We obtained information on socioeconomic position (SEP), established risk factors (smoking, hypertension, and hyperlipidemia), and low-grade inflammation as measured by high-sensitive (hs) C-reactive protein (CRP) levels, in 4,268 Swedish men and women who participated in the Malmö Diet and Cancer Study (MDCS). Data on first cardiovascular events, i.e., stroke or coronary event (CE), was collected from regional and national registers. Social inequalities were measured in relative terms, i.e., as ratios between incidence rates in groups with lower and higher SEP, and also in absolute terms, i.e., as the absolute difference in incidence rates in groups with lower and higher SEP.

Results

Those with low SEP had a higher risk of future CVD. Adjustment for risk factors resulted in a rather small reduction in the relative socioeconomic gradient, namely 8% for CRP (≥ 3 mg/L) and 21% for established risk factors taken together.
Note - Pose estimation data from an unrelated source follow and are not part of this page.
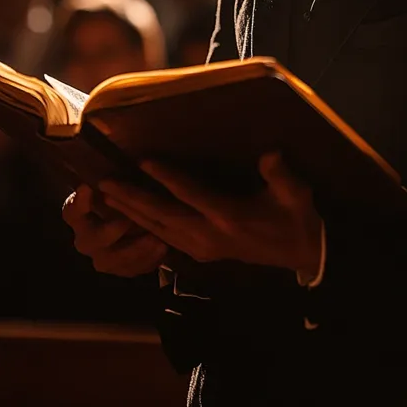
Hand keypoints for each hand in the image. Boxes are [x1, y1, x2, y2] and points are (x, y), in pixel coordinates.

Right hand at [62, 184, 168, 276]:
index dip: (78, 202)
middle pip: (89, 241)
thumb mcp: (118, 189)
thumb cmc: (123, 198)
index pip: (71, 212)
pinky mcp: (120, 270)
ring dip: (135, 250)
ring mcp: (102, 258)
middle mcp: (86, 239)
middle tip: (129, 220)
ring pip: (111, 261)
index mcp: (79, 217)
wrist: (136, 225)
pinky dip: (148, 260)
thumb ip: (113, 184)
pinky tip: (163, 248)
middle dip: (110, 232)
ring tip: (155, 238)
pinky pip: (131, 270)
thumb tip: (114, 168)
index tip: (87, 187)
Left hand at [99, 153, 322, 276]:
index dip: (167, 177)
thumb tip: (270, 153)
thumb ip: (280, 175)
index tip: (144, 160)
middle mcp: (209, 236)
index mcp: (229, 218)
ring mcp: (202, 247)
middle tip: (104, 182)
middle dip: (132, 199)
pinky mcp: (200, 251)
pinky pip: (163, 238)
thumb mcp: (295, 194)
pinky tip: (127, 215)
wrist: (301, 253)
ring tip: (105, 196)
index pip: (191, 196)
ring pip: (158, 229)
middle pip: (163, 216)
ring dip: (130, 213)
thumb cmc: (296, 217)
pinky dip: (142, 225)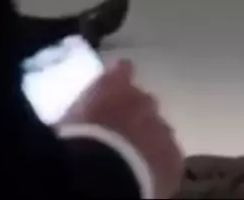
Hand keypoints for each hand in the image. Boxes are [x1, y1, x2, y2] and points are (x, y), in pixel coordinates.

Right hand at [60, 60, 182, 198]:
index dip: (119, 79)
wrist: (102, 175)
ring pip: (158, 129)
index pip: (123, 68)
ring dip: (148, 138)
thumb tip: (80, 113)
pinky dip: (160, 163)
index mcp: (113, 85)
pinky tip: (147, 175)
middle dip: (134, 114)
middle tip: (118, 133)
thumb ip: (81, 110)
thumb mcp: (68, 120)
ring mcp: (162, 127)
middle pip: (143, 101)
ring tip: (132, 158)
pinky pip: (169, 156)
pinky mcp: (174, 156)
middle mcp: (142, 99)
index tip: (113, 90)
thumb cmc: (77, 142)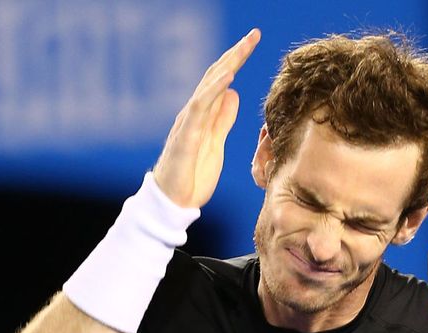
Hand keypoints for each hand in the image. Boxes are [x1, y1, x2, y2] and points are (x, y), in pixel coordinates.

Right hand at [153, 28, 260, 207]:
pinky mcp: (186, 137)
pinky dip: (213, 90)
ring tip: (244, 47)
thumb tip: (233, 93)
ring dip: (227, 65)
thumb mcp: (216, 143)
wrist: (173, 203)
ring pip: (207, 87)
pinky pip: (199, 108)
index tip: (254, 42)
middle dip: (235, 54)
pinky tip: (228, 76)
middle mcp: (194, 114)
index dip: (237, 60)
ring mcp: (188, 123)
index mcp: (204, 115)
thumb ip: (222, 119)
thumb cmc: (192, 175)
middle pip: (215, 76)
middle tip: (254, 34)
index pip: (221, 80)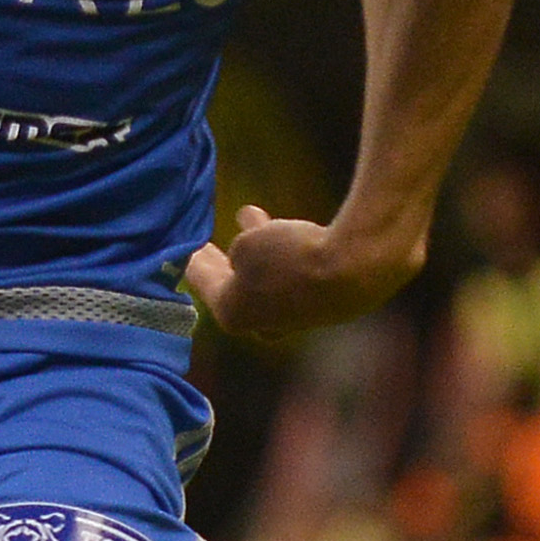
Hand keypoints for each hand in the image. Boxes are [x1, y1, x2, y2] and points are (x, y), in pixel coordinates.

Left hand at [187, 204, 421, 346]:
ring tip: (249, 216)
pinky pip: (295, 273)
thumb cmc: (289, 257)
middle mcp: (262, 324)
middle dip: (223, 262)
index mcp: (232, 315)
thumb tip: (247, 252)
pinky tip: (287, 228)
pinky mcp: (325, 305)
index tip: (186, 247)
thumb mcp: (249, 245)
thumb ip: (241, 249)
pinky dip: (285, 252)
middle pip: (234, 287)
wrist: (353, 268)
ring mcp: (296, 319)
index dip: (193, 261)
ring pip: (267, 278)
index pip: (203, 282)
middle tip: (208, 243)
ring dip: (257, 250)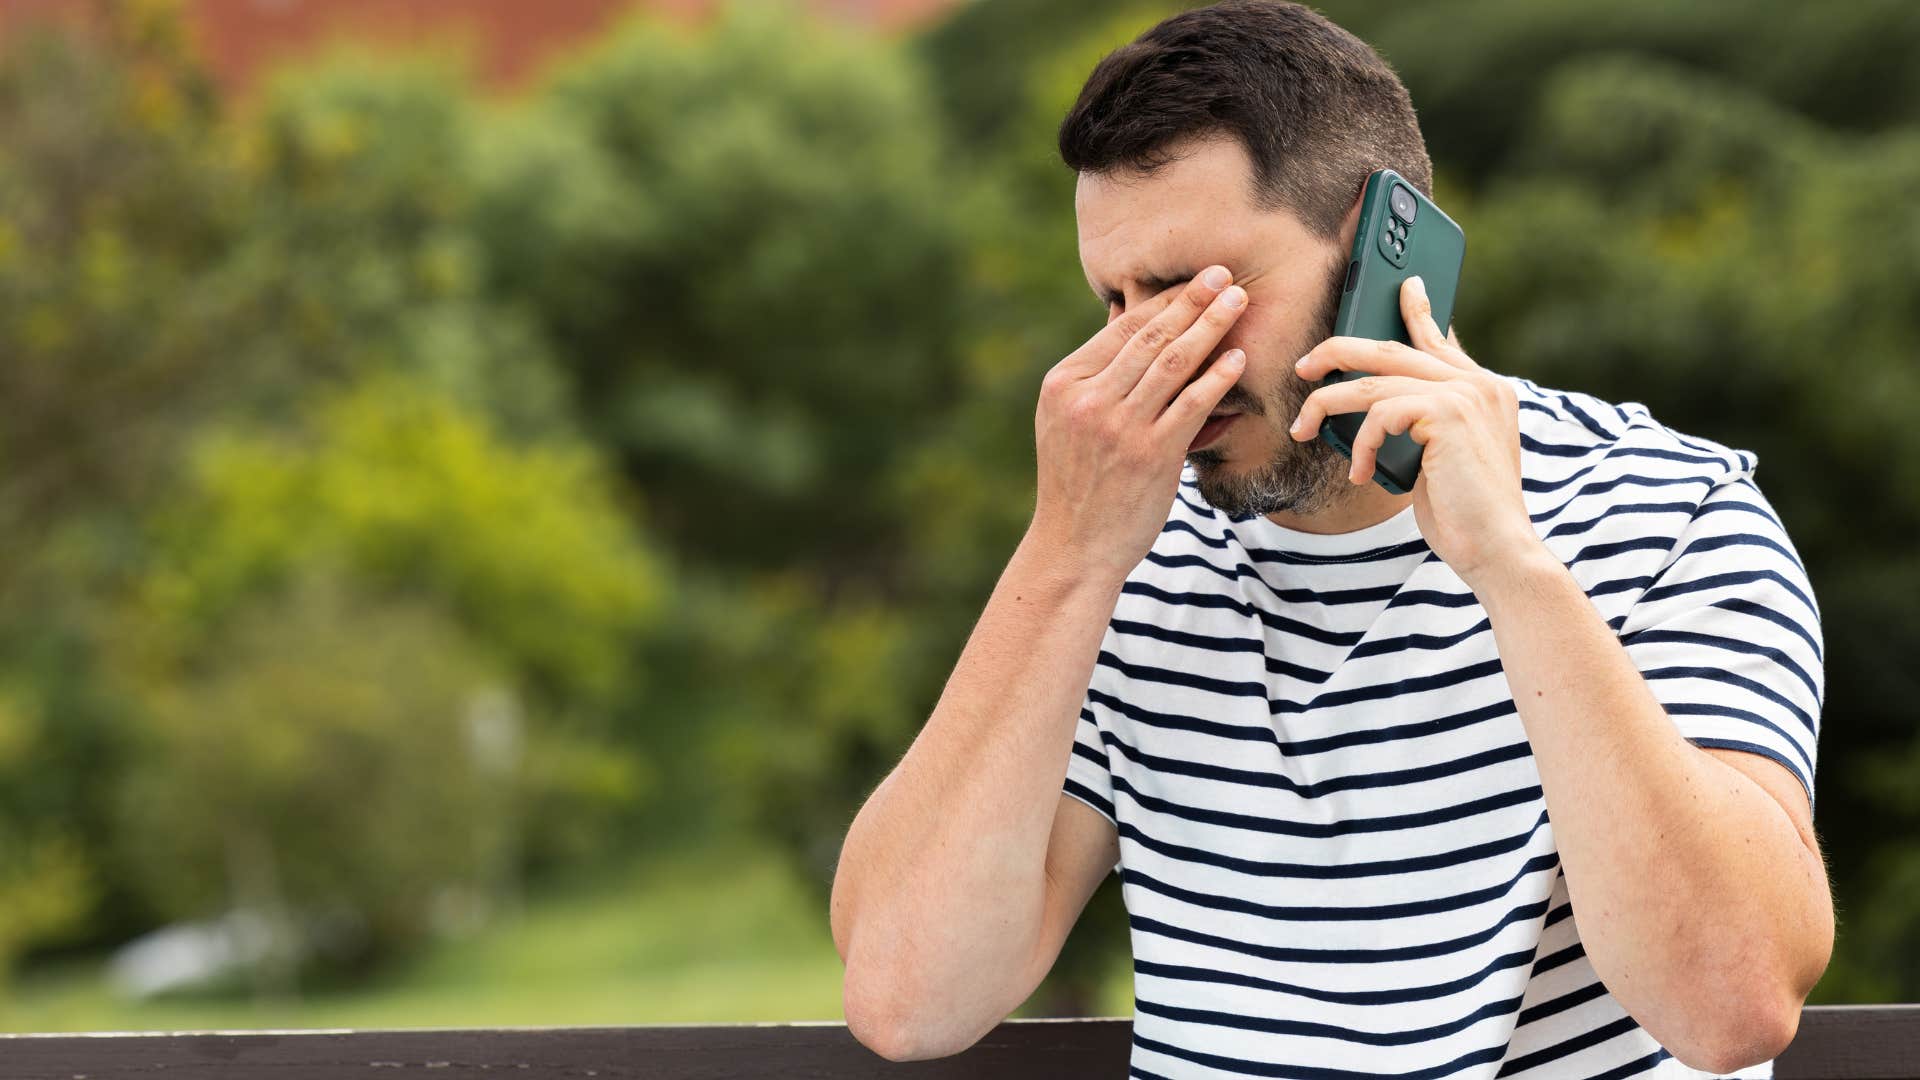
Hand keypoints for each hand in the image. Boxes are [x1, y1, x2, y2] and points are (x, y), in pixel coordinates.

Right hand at [1032, 265, 1249, 583]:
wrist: (1074, 546)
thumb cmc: (1077, 482)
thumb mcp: (1065, 420)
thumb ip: (1096, 373)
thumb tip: (1125, 317)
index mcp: (1063, 384)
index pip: (1121, 330)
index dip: (1164, 301)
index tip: (1195, 280)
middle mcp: (1088, 400)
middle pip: (1150, 338)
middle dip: (1192, 301)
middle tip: (1224, 274)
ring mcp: (1119, 426)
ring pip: (1173, 363)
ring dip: (1210, 327)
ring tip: (1237, 302)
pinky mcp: (1150, 455)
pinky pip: (1191, 404)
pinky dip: (1217, 378)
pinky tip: (1237, 358)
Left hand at [1288, 275, 1542, 589]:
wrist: (1496, 547)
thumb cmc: (1465, 512)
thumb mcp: (1442, 458)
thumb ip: (1425, 423)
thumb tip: (1382, 405)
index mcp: (1485, 390)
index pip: (1441, 340)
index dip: (1419, 311)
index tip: (1405, 286)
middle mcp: (1480, 384)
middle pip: (1393, 349)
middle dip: (1339, 351)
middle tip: (1305, 365)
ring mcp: (1467, 395)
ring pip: (1374, 381)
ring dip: (1327, 405)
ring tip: (1303, 426)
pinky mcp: (1448, 414)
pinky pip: (1380, 413)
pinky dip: (1361, 444)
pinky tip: (1362, 473)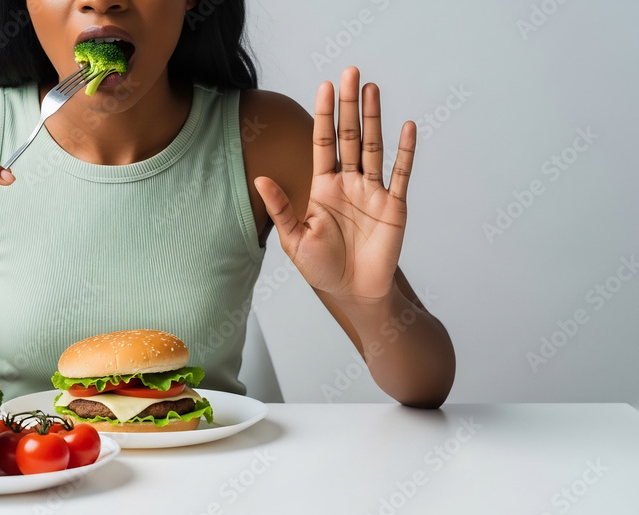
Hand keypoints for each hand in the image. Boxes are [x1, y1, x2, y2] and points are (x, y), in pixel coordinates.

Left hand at [255, 66, 415, 303]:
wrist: (352, 292)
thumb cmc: (321, 268)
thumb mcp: (294, 239)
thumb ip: (281, 208)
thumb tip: (259, 179)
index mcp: (324, 187)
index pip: (323, 142)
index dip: (324, 115)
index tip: (325, 86)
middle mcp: (349, 183)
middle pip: (349, 136)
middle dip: (349, 105)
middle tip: (350, 71)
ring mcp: (373, 191)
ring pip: (373, 147)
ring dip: (373, 118)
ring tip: (371, 88)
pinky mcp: (394, 206)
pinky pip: (401, 174)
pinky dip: (405, 151)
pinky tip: (406, 126)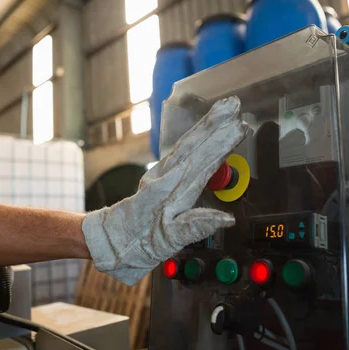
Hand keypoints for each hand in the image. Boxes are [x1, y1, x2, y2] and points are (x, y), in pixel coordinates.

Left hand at [82, 96, 249, 284]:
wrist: (109, 242)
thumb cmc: (137, 245)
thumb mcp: (167, 243)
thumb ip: (195, 227)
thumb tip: (225, 218)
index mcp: (172, 193)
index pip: (204, 163)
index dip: (223, 144)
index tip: (239, 127)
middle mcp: (166, 178)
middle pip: (195, 146)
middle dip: (215, 125)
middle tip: (234, 105)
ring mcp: (160, 175)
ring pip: (186, 145)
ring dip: (205, 126)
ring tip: (223, 109)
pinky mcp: (157, 177)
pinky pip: (179, 151)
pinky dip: (193, 138)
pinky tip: (201, 132)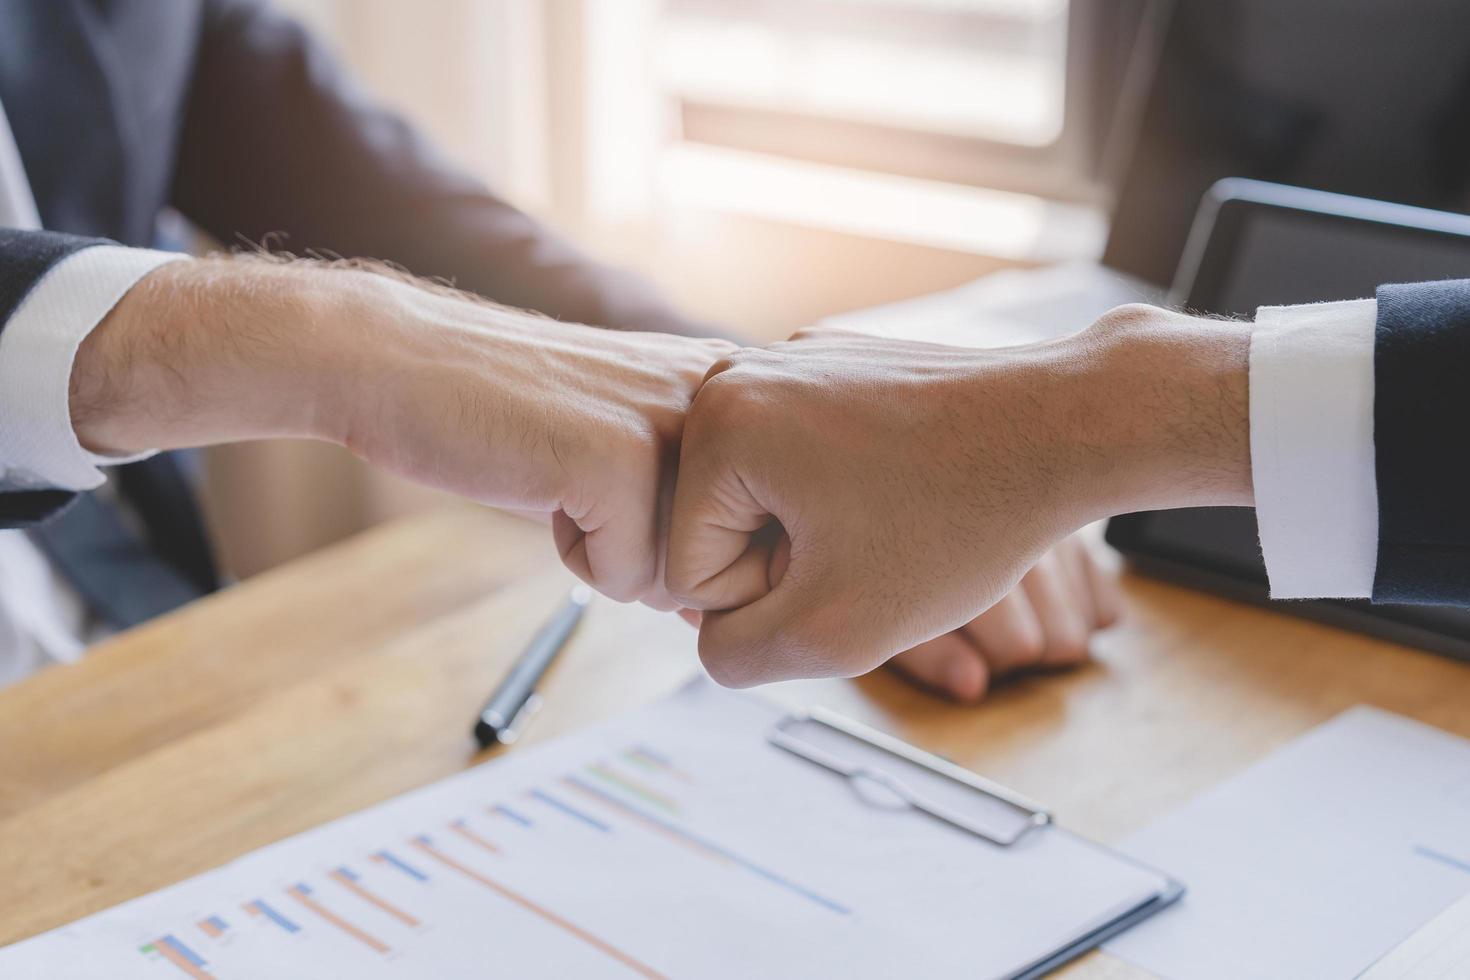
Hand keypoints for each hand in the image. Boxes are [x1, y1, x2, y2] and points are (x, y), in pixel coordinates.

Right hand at [72, 257, 732, 605]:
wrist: (403, 364)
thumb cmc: (519, 419)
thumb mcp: (634, 448)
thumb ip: (698, 507)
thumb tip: (734, 613)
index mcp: (736, 386)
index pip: (773, 525)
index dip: (704, 545)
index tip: (636, 490)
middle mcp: (727, 397)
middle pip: (733, 561)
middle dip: (659, 556)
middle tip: (594, 487)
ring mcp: (678, 426)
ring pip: (684, 580)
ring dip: (618, 557)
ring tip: (568, 482)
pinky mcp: (623, 460)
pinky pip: (627, 583)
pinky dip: (578, 559)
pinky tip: (544, 488)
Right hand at [665, 314, 1249, 686]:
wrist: (1066, 427)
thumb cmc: (960, 521)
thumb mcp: (833, 631)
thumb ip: (736, 656)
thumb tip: (713, 635)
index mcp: (718, 424)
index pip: (692, 572)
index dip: (775, 601)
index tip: (850, 564)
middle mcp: (739, 372)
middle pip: (723, 531)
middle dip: (793, 564)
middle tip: (876, 545)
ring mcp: (790, 360)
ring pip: (767, 501)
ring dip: (821, 532)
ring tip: (894, 516)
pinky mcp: (835, 362)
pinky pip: (805, 460)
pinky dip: (848, 489)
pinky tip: (906, 486)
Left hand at [887, 535, 1119, 701]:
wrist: (891, 492)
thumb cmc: (882, 557)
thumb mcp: (885, 606)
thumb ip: (930, 653)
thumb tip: (973, 687)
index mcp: (977, 544)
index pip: (1021, 646)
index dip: (982, 660)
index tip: (949, 635)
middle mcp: (1030, 521)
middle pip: (1065, 640)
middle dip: (1018, 648)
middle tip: (973, 624)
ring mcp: (1060, 524)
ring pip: (1089, 622)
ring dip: (1046, 631)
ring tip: (998, 609)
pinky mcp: (1080, 533)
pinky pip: (1105, 603)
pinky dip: (1074, 612)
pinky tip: (1031, 603)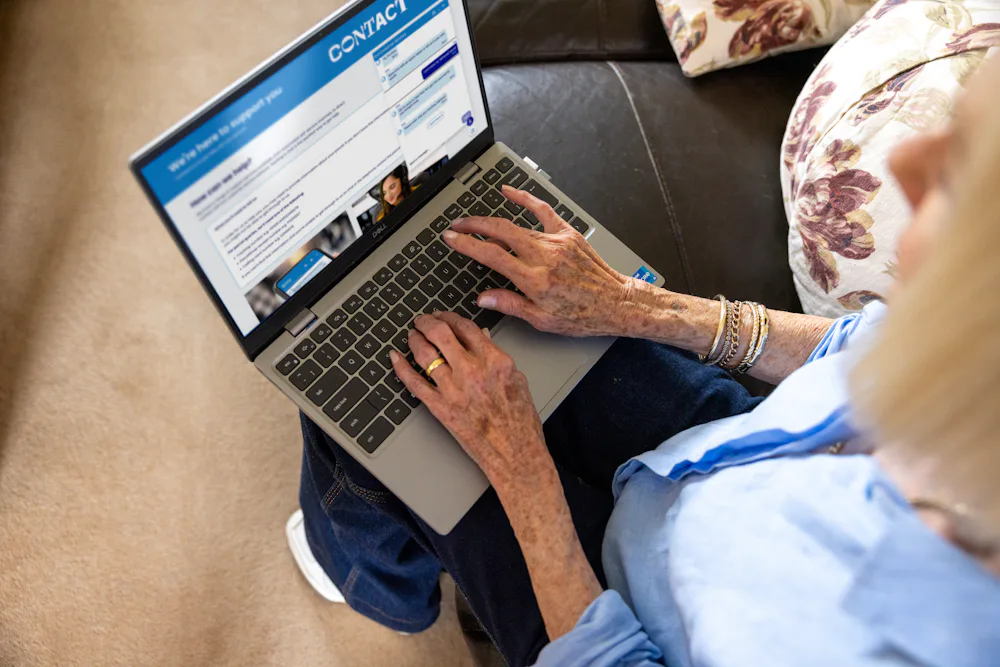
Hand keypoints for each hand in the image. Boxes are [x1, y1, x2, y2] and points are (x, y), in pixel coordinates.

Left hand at [391, 313, 602, 641]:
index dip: (450, 317)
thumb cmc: (520, 422)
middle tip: (421, 319)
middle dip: (427, 322)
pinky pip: (414, 383)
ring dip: (414, 340)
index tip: (443, 315)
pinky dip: (401, 368)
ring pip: (425, 354)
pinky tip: (395, 358)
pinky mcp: (441, 409)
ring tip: (411, 335)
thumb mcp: (517, 380)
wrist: (516, 455)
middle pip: (442, 334)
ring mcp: (455, 390)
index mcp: (496, 361)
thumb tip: (479, 338)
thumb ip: (496, 357)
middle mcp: (473, 371)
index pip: (466, 327)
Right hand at [441, 185, 644, 337]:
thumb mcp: (542, 320)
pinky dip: (525, 199)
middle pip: (500, 232)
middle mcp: (544, 257)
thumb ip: (510, 305)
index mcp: (535, 280)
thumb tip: (484, 298)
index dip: (467, 245)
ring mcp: (556, 242)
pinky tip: (510, 192)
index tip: (451, 239)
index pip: (492, 256)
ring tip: (475, 222)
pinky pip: (542, 210)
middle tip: (456, 226)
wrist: (616, 303)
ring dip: (492, 221)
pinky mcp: (568, 234)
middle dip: (473, 226)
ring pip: (517, 224)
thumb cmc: (583, 315)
However, there was a reduction of 18% in the absolute socioeconomic gradient when looking at subjects with CRP-levels < 3 mg/L, and of 69% when looking at a low-risk population with no smoking, hypertension, or hyperlipidemia.

Conclusion

C-reactive protein and established risk factors all contribute to socioeconomic differences in CVD. However, conclusions on the importance of "modern" risk factors (here, CRP), as opposed to established risk factors, in the association between SEP and CVD depend on the scale on which social inequalities are measured. The one-sided use of the relative scale, without including a background of absolute levels of disease, and of what causes disease, can consequently prevent efforts to reduce established risk factors by giving priority to research and preventive programs looking in new directions.